NEWGROUND playwrights fest

Last Friday night, my play FERGUSON PAYNE’S SOLE PROBLEM, a comedy about the writing life, fate versus free will, and footwear, went up as part of group one, along with three other fabulous shows:

SAYING GOODBYE by Dana Moss-Peterson, a sweet little play about an elderly couple on an epic journey.

THE BACKFIRED MESSAGE by Jason Platt, a comedy about love and loss set against the backdrop of a fortune cookie fortune-writing company. Sure, sure, we’ve all seen that setting before :), but this is a funny show.

THE RETURN by Dee Canfield, an epic about family and the secrets that define us.

(All these descriptions, by the way, are my own creation after seeing the shows as part of a packed audience. The other playwrights may describe them differently.)

So, night one got done and I thought, “Wow, my play, as much as I like it and despite the warm reception, was the weakest of the bunch.” That’s not a bad position to be in. The point is this was an un-toppable night of entertainment.

Or so I thought.

Then Night Two came. Maybe, I was just more relaxed since my play wasn’t one of them being performed, but I may have liked these plays even more than Night One, though it’s a tough call:

LEAP DAY by Dana Moss-Peterson about a chance meeting between a man and the love he lost one year and one day earlier.

POTSDAM by Shea Doyle about the plight of Germans in America during World War II.

1706 FARNAM by Mary Katherine Gale is a little story about a woman returning to her childhood home to confront secrets about her family and herself.

THE RED OVEN by Devin Hansen is a quirky comedy about a man working for his aunt at a rundown movie house in the 1980s who is visited one night by the ghosts of James Cagney, Mae West and John Wayne.

I loved all these plays. If I had to pick, though, I’d say The Red Oven is my favorite only because, as an offbeat little comedy, it’s more in keeping with my own play.

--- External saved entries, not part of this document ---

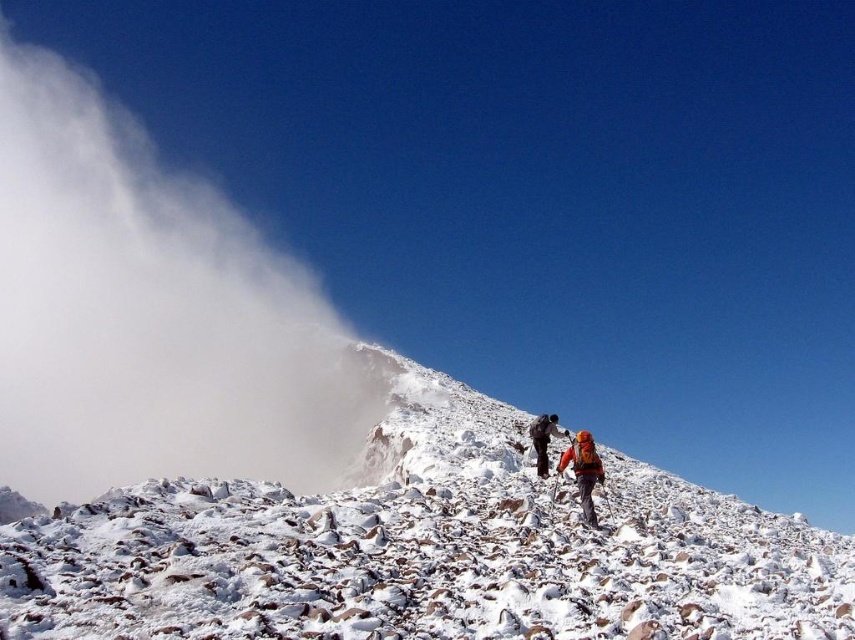
Is point (505, 413) positioned after point (541, 424)?

Yes, point (505, 413) is farther from viewer.

Is white rocky mountain at center smaller than orange fabric jacket at center?

Actually, white rocky mountain at center might be larger than orange fabric jacket at center.

Where is `white rocky mountain at center`? The width and height of the screenshot is (855, 640). white rocky mountain at center is located at coordinates (423, 548).

Where is `white rocky mountain at center`? white rocky mountain at center is located at coordinates (423, 548).

Can you confirm if orange fabric backpack at center is positioned to the left of orange fabric jacket at center?

Incorrect, orange fabric backpack at center is not on the left side of orange fabric jacket at center.

Is orange fabric backpack at center above orange fabric jacket at center?

Correct, orange fabric backpack at center is located above orange fabric jacket at center.

Which is in front, point (593, 486) or point (534, 442)?

Positioned in front is point (593, 486).

Where is `orange fabric backpack at center`? The height and width of the screenshot is (640, 855). orange fabric backpack at center is located at coordinates (582, 470).

Can you confirm if white fluffy cloud at upper left is taller than orange fabric backpack at center?

Yes, white fluffy cloud at upper left is taller than orange fabric backpack at center.

Is white fluffy cloud at upper left above orange fabric backpack at center?

Correct, white fluffy cloud at upper left is located above orange fabric backpack at center.

Identify the location of white fluffy cloud at upper left. (152, 316).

With each of these works, as both author and audience, I found much to love. Also, caving to my inner competitiveness, I saw many things of which I was envious. (“Oh! That’s an awesome character! I wish I thought of him!” Or “Damn, that’s a great line! Wonder if I could steal that.”)

As I write this, Sunday afternoon, Group 1 is going up. My play is probably onstage RIGHT NOW. I have geographically-resilliant goose bumps. April 26 will see Group 2 again, Group 1 on April 27, and Group 2 for  a final time on April 28.

If you’re in the area, go see the show. If not, go find a local theatre near you and check out the plays they’re putting on with actors and crew and maybe even writers from right there in your own community. These theatres put out fantastic entertainment – usually with very limited budgets. Hell, maybe you’ll even get the bug and get up on stage yourself or a write a play of your own.

Let me know if you do. Giving people the gift of entertainment in whatever way you can is a great thing.